And Then I Stepped in Gum . . .

Thursday, November 18, 2004


I'm sure you're all just dying to know how my "date" with Alexander McCall Smith went. I did get to go (after abandoning my husband and children at a car dealership to deal with men who want to sell us a minivan for way too high a price), and it was a lot of fun. McCall Smith, who lives in Scotland (though he grew up in Africa), arrived in a lurid orange and pea green plaid kilt, complete with green knee socks, green tie, and leather sporran. It was quite a sight. All I can say is, if I were born into that clan, I think I'd farm myself out to be adopted!

I was surprised by his accent when he began to speak. I'm not sure what I expected, exactly, but he had quite the posh British accent -- no trace of Scottish until he said the word "bewwwwk" (book). He's in his late 50s, probably (too lazy to go look it up), and he had a very dry sense of humor. He shared anecdotes about the "Really (pronounce "rahly) Terrible Orchestra" that he plays in (that's really it's name -- it's like a high school band for adults who aren't musically inclined but like to play for fun), readers who confronted him with the type of books he ought to write, people he'd met in Africa who had inspired some of his characters, and how he never intended to become a "serial novelist." He also answered questions from the audience.

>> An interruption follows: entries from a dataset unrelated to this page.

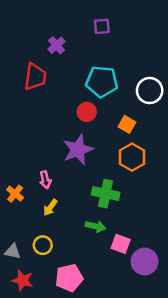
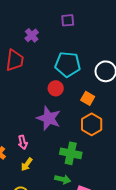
purple star: (78, 150) -> (49, 118), turned -30

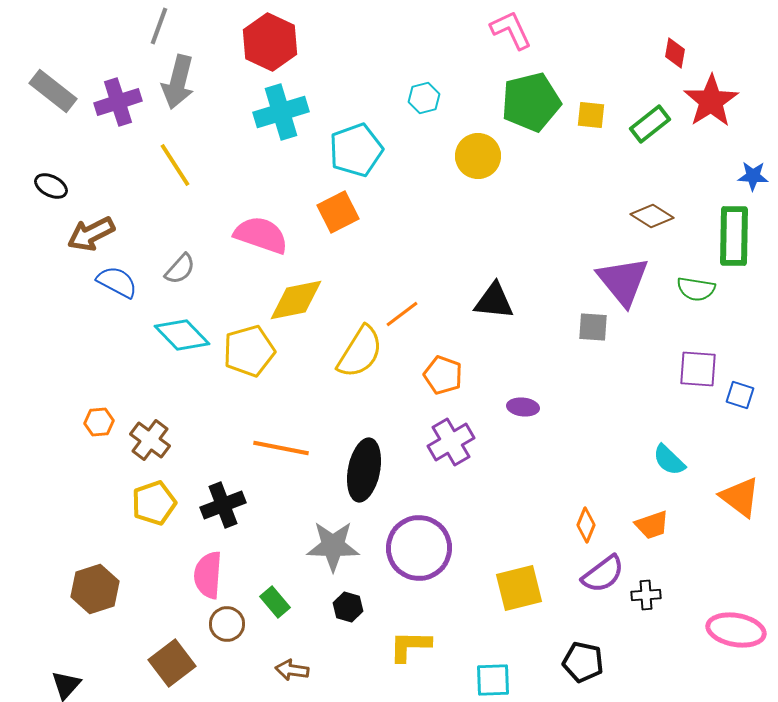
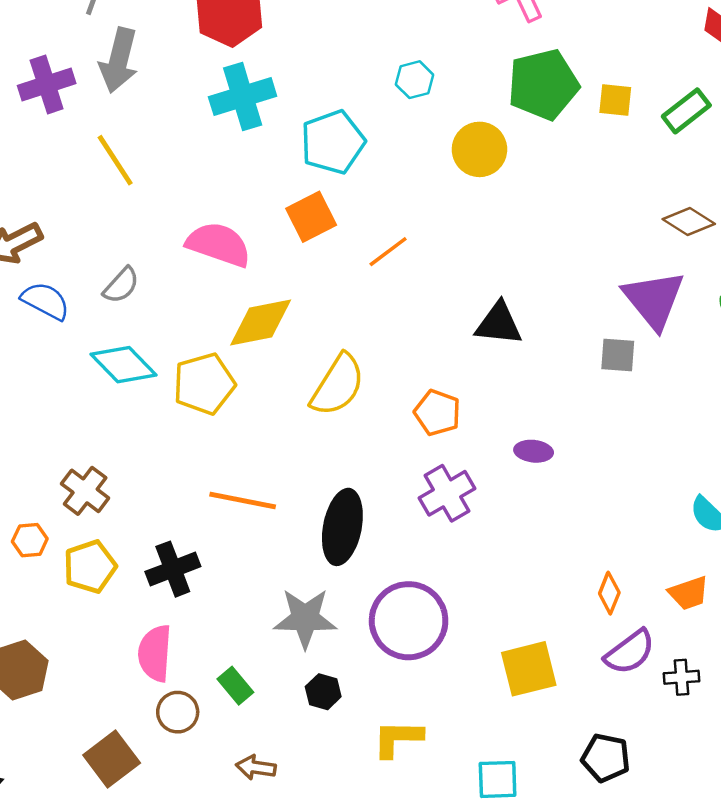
orange line: (402, 314) -> (388, 252), moved
orange hexagon: (99, 422) -> (30, 540), moved

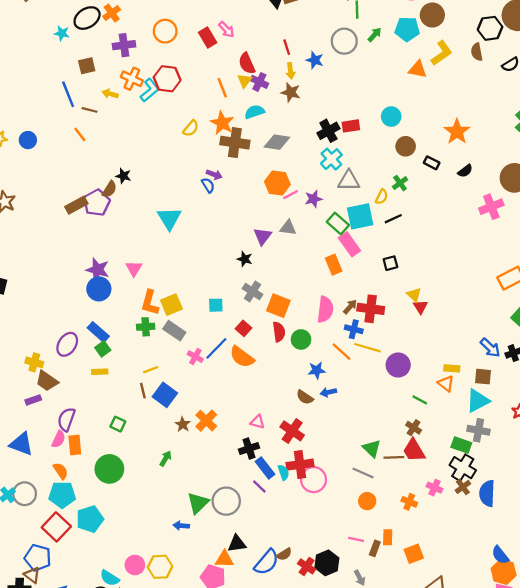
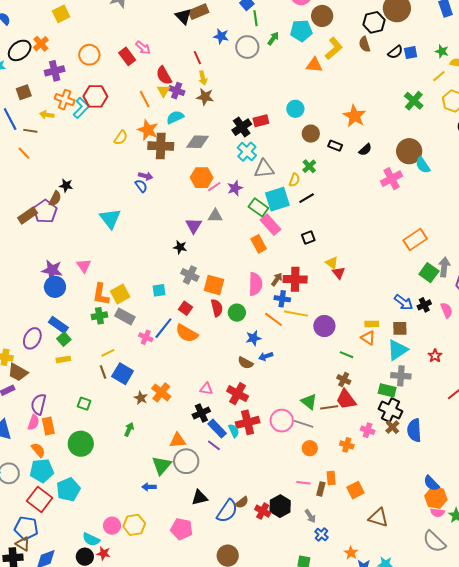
blue star: (315, 60) -> (221, 36), moved
pink circle: (313, 480) -> (282, 421), moved
orange triangle: (224, 559) -> (178, 440), moved

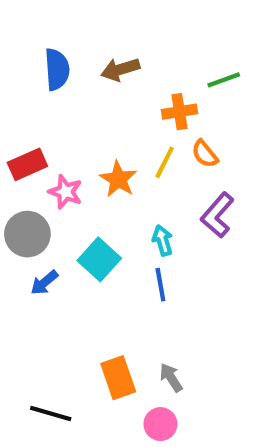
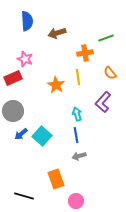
blue semicircle: (57, 69) -> (27, 21), moved
orange semicircle: (205, 154) -> (110, 73), moved
yellow line: (165, 162) -> (78, 77), turned -35
pink star: (65, 192) -> (25, 59), moved
cyan square: (99, 259) -> (42, 136), moved
gray arrow: (171, 378) -> (79, 156), moved, turned -72

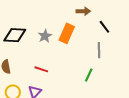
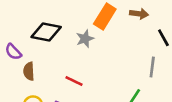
orange rectangle: (67, 33) -> (105, 17), moved

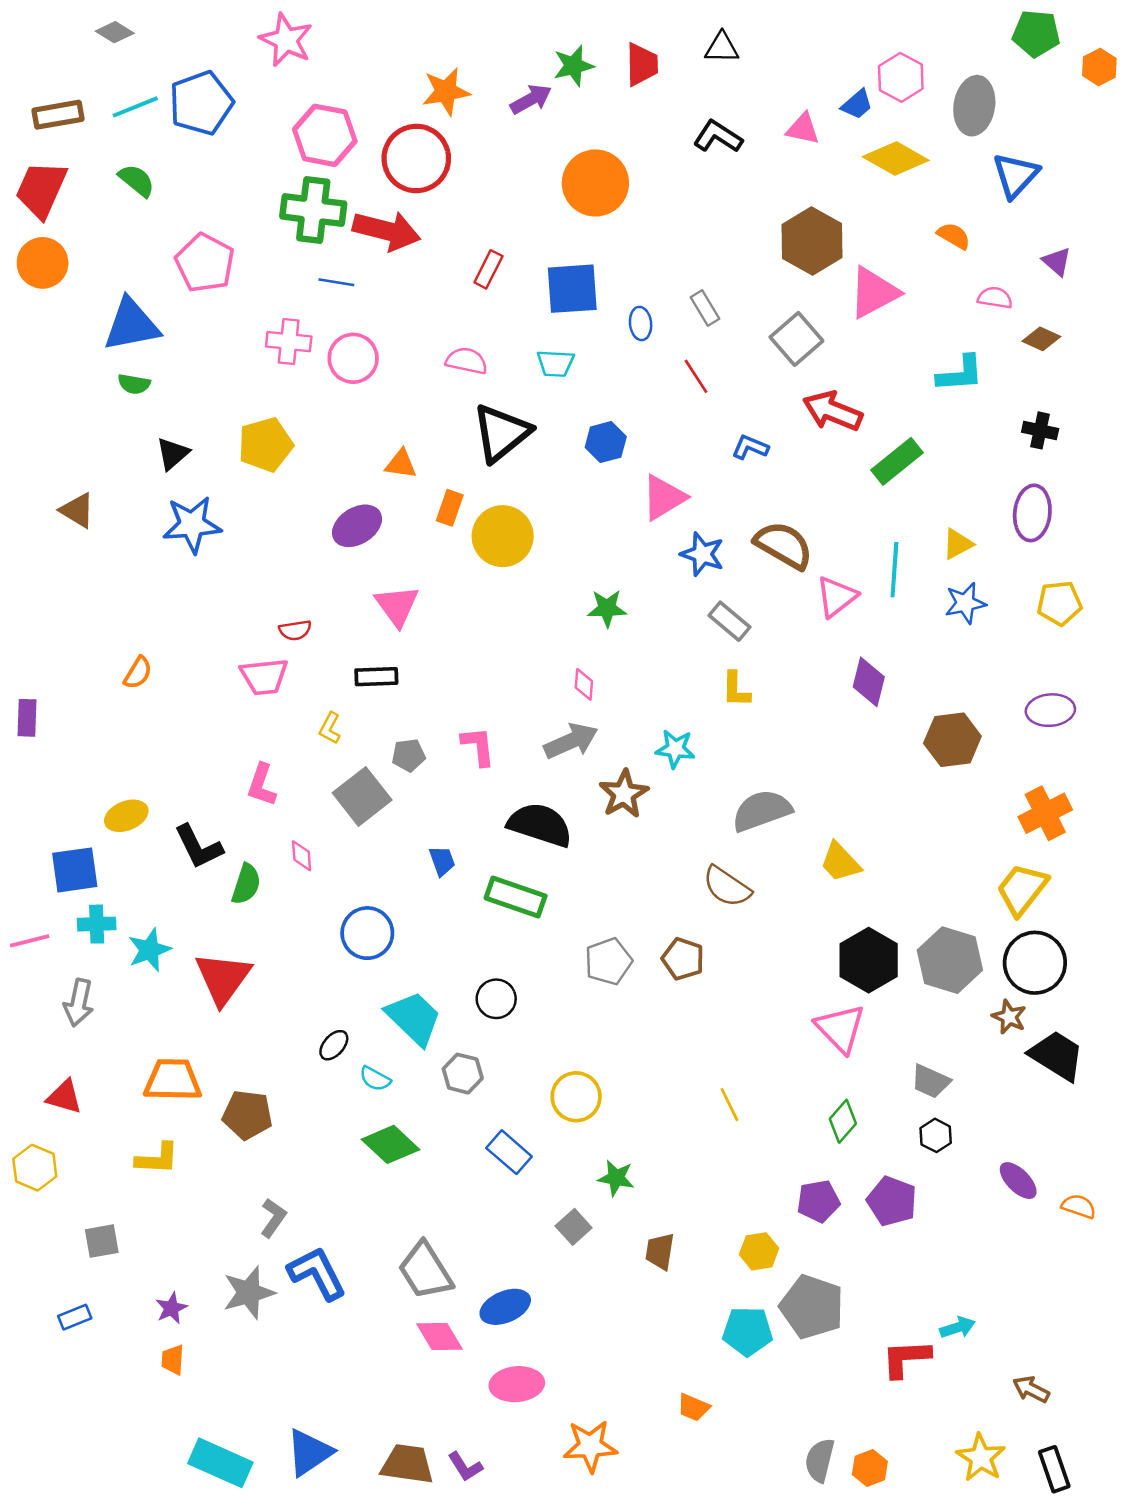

This is where I found the proceedings somewhat strange. The reason McCall Smith came to town is that Tears of the Giraffe, the second book in the No. 1 Ladies' Detective Agency series, was chosen as "Mobile's Book" this year. You might have heard of this program, in which a city adopts a book and encourages people in the community to read and discuss it, and events are organized around it. It's been spreading across the country; the first I heard about it was when Chicago chose to read To Kill a Mockingbird a few years ago, and last year Long Island selected The Great Gatsby, since it was set on Long Island's Gold Coast. Anyway, I thought Tears was an interesting choice, but I couldn't get anyone to explain to me why it was chosen. While I find the series a good read, and enjoy the books for their incredible description and characters, I'm not sure how "literary" they are. Even a member of the committee who chose it didn't know exactly why they picked that one, except that, she said, the author had to be willing to come to Mobile to give talks.

I thought perhaps choosing a book set in Africa was a nod to the fairly large, but also fairly separate, African American community within the city. This may have been influenced by my seeing an ad for a discussion of the book at a black bookstore (i.e., a bookstore that specializes in black literature). Maybe, I thought, this book was meant to bridge cultural gaps.

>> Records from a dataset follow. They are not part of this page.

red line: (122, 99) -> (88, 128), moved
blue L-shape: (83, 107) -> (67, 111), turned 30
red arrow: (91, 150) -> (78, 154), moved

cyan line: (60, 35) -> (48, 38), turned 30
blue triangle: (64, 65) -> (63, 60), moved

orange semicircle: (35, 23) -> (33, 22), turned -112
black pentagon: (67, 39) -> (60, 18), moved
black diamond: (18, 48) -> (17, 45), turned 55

If so, I think it may have been a failure. Of about 150-200 people at the free talk given at the library, I'd say approximately 10 of them were African American. And several of those were either employees of the library or of the aforementioned bookstore, which had a table set up to sell copies of the book for signing. And, of course, McCall Smith himself is white.

What I really wanted to ask him to do, but couldn't bring myself to, was to address the issue of writing novels that are so evocative of a culture that really isn't his own. Recently I've been reading Cry, the Beloved Country, a novel set in the 1940s (when it was written) in South Africa that focuses on the racial divide and violence and the difficult (to say the least) circumstances for blacks or "natives" at that time. And yet that, too, was written by a white man. I know that novelists don't have to restrict themselves to writing characters that are just like them -- literature would probably be pretty boring if that were the case -- but it seems such a leap in these instances. And to me, it smacks of at least a little bit of paternalism -- perhaps unconscious paternalism, as I don't want to ascribe negative motives to anyone without giving them the benefit of the doubt -- but paternalism nonetheless. I would really love to have heard the author address that.

Instead, he was asked questions such as, "What does J. L. B. stand for in Mr. Matekoni's name?" (I know the answer but it's supposed to be "confidential") and, "What does red bush tea really taste like?" (in response to which he gave a plug for Republic of Tea's rooibos tea). I did get a chance to ask a question, and I went with the less-confrontational "Why do you think there's so little action in your books [he had previously acknowledged that there was a lot of tea drinking and cake eating]?" follwed up with "Do your editors ever push you to insert more action, climax and denoument and so forth?" He gave very thoughtful answers to my questions, which just made me wish more people had asked some probing questions.

Another racial note came up when I realized that the reception afterward was catered exclusively by African Americans. Again, interesting. I don't know if people down here don't notice it, but I certainly do. Yet I'm not quite willing to bring it to everyone's attention, which makes me feel a little bit cowardly. It's bad enough being a Democrat.